After a quick shower and a rest, we were off again. This time to the famous Chinese night market. But on this trip it was not to be. It was closed due to the Chinese New Year. We were out of luck. Peter, our guide, did find us a few stalls that were open and since he knew the owners, I knew it couldn’t be bad. Satay, fried, winter garlic and other assorted foods. It was delicious. Street food may put off some people but this is why I  love to travel. Try new things, experiment.

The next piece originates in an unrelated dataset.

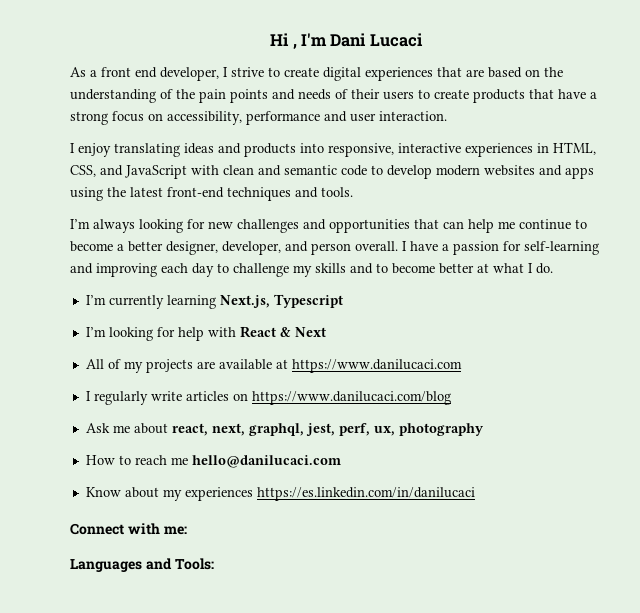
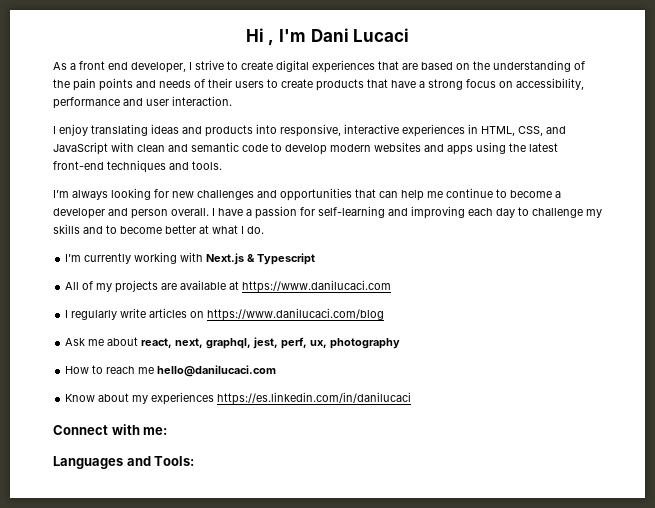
[128,241,281,255] better designer, developer, -> [53,208,105,219] developer
[166,294,343,309] [85,326,326,341] learning Next.js, Typescript // I’m looking for help with React & Next -> [134,252,316,265] working with Next.js & Typescript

After our meal and feeling recharged we headed off to what is probably one of  most touristy spots in the city,  Backpacker street. It was loud crowed and hawkers standing guard trying to lure you into to their bar with buckets of beer. The music and people spilled out into the street, all looking for something. I suppose we all do the one really cheesy, cliché activity  on a trip. We came across a vendor with fried insects. Crickets, silkworms and larger scarier tarantulas and scorpions. What would you try? Pretty touristy, pretty cheap and you were not allowed to take pictures. I did sneak a picture and  we chose crickets and silkworms. No way on the spiders. Crickets not bad,  very crunchy but the silkworms, were another story. They were very crunchy and was made things worse,  they fell  apart and got stuck in the back of the throat. Now, I could have used a beer to wash it down.




We finished our stroll and our guide grabbed a Tuk Tuk for a night ride to the city. We stopped at the Grand Palace once more. This visit was much more relaxed as there were  just a handful of visitors. A relaxing stroll.  You can’t go into any of the buildings but it was so beautiful at night and most importantly, nearly empty.